Our model was evaluated on the task of speaker-independent recognition of isolated spoken words with the TIDIGITS dataset  and the TIMIT dataset . In this section, first we show the performance of our SNN model by using SVM as a classifier, which is compared with performances of other SNN and ANN models. Next, we validate the advantage of the local weight sharing strategy. Then, we analyze the transformation of receptive fields of the convolutional neurons and the characteristics of the network output to understand why our model works so well. Finally, we prove that our SNN model can also work well with a spike-based classifier by taking tempotron as an example.
Spiking neural networks had been gradually drawing attention due to its potential of solving ANNs’ problems of biological implausibility and computational intensity. However, it is not easy to train a SNN well for typical pattern recognition tasks, and various training methods have been proposed previously . Many studies chose to train a traditional ANN instead, and convert it to a SNN by replacing each rate-based neuron with a spiking neuron [15, 16, 55–58]. Although they showed good performance on pattern recognition tasks, the problem of training a SNN was actually bypassed. Some researchers used differentiable formulations of SNNs, so they could train them with backpropagation directly [14, 59]. With this approach, the training algorithm searches a larger solution space and can achieve better performance. These methods are not biologically plausible since there are no evidence that error backpropagation could happen in the brain. In contrast, our model uses the STDP rule observed in biological synapses to train the SNN. Particularly, since STDP is a local and unsupervised learning rule, the training process doesn’t need any label information. Thus our SNN model is able to utilize the large amount of unlabeled data, which is less expensive and easier to obtain than labeled data. Moreover, a simple linear classifier (linear SVM or spike-based tempotron) can be sufficient to classify the STDP-trained data with high accuracies, this reveals powerful ability of our model for extracting input features in a more biologically realistic way.
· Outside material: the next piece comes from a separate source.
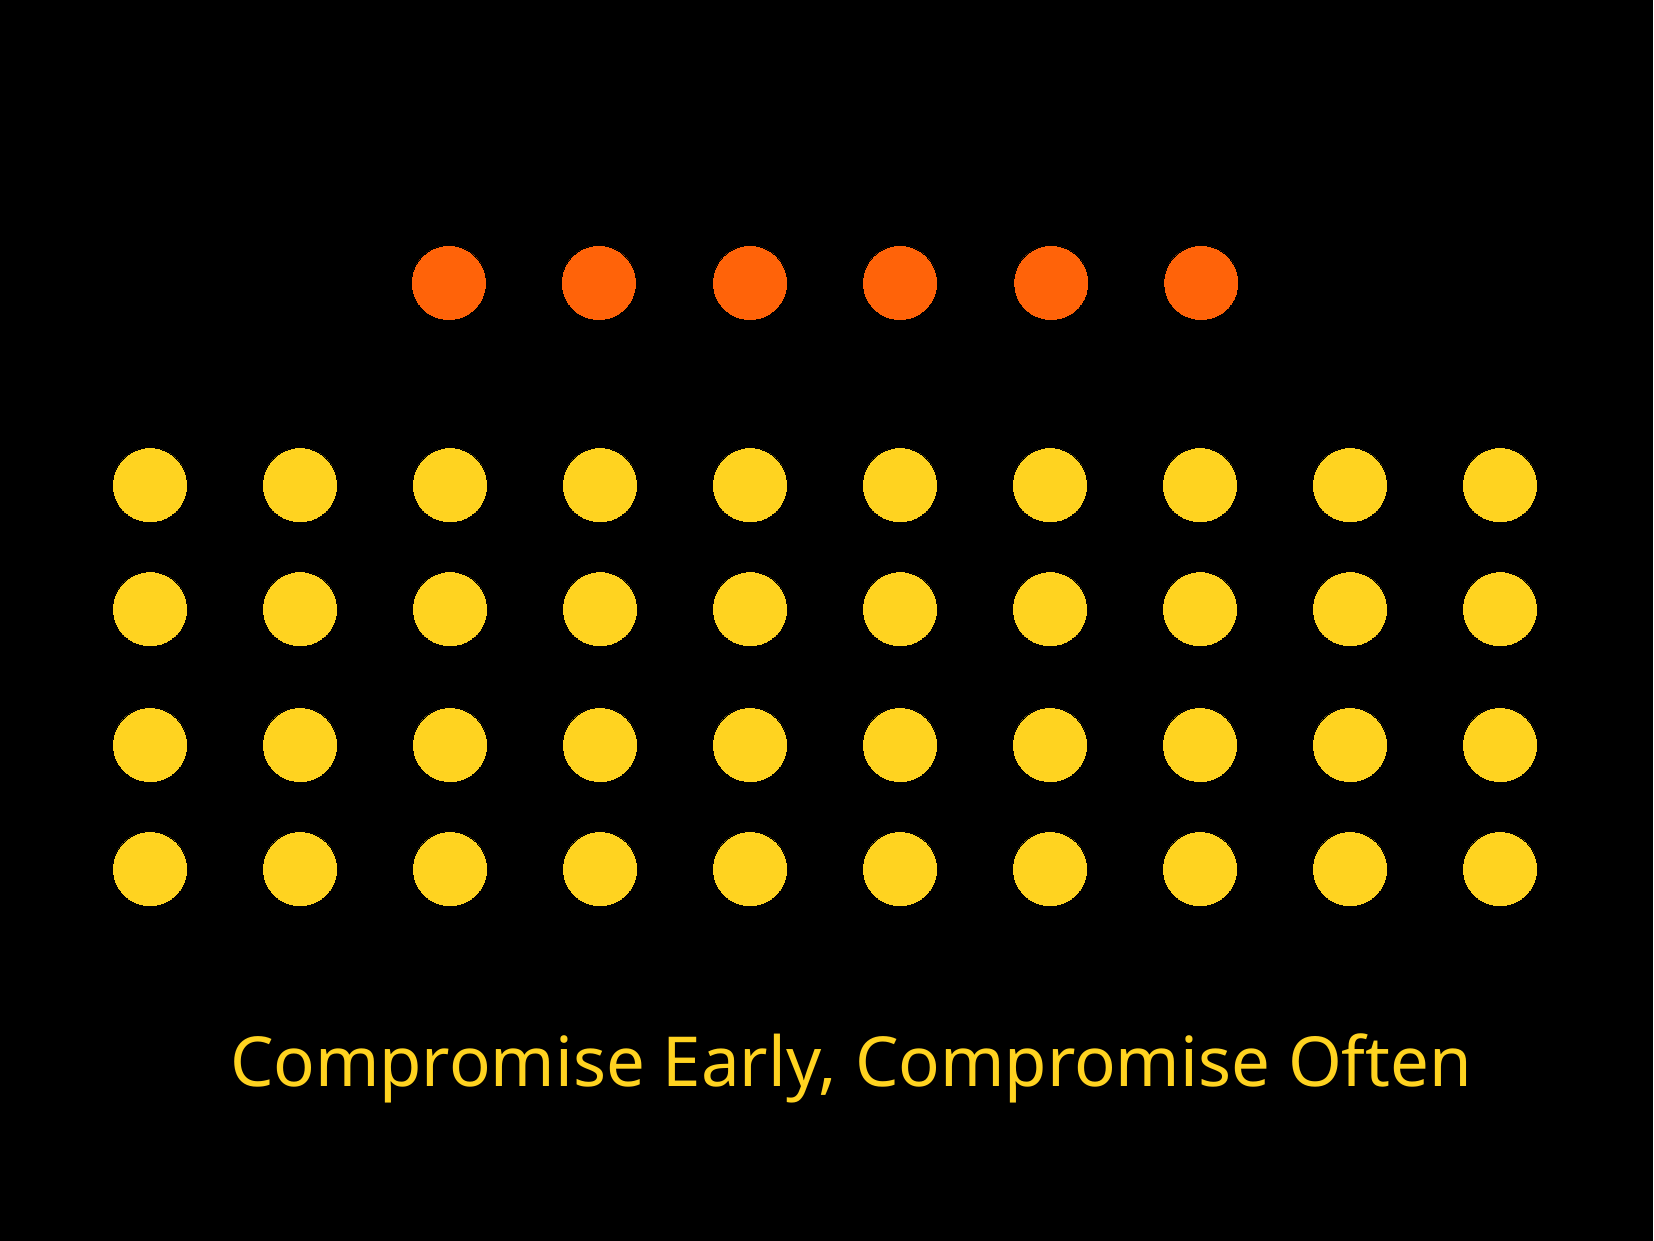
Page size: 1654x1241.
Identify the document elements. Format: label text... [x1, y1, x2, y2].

To provide an alternative speech recognition solution to ANNs which is biologically implausible and energy-intense, we proposed an STDP-based SNN model with the time-to-first-spike coding scheme and the local weight sharing strategy. It can achieve high accuracies on two speech recognition tasks. By adopting STDP learning rule and the temporal coding scheme, our SNN is able to learn acoustic features fast and efficiently, and make the speech data low-dimensional, sparse, and more linearly separable. Compared to global weight sharing, the proposed local weight sharing is more suitable for learning the features of speech signals. Moreover, our model can achieve comparable performance to traditional ANN approaches when using SVM as a classifier, and can also work well when using the spike-based classifier—tempotron. Therefore, in practice, due to the spike-based computation, our model with tempotron can be implemented on neuromorphic chips easily as a speech recognition solution with ultra-low power consumption. In summary, our study shows that a biologically plausible SNN model equipped with STDP, local weight sharing, and temporal coding has the ability of solving speech recognition tasks efficiently.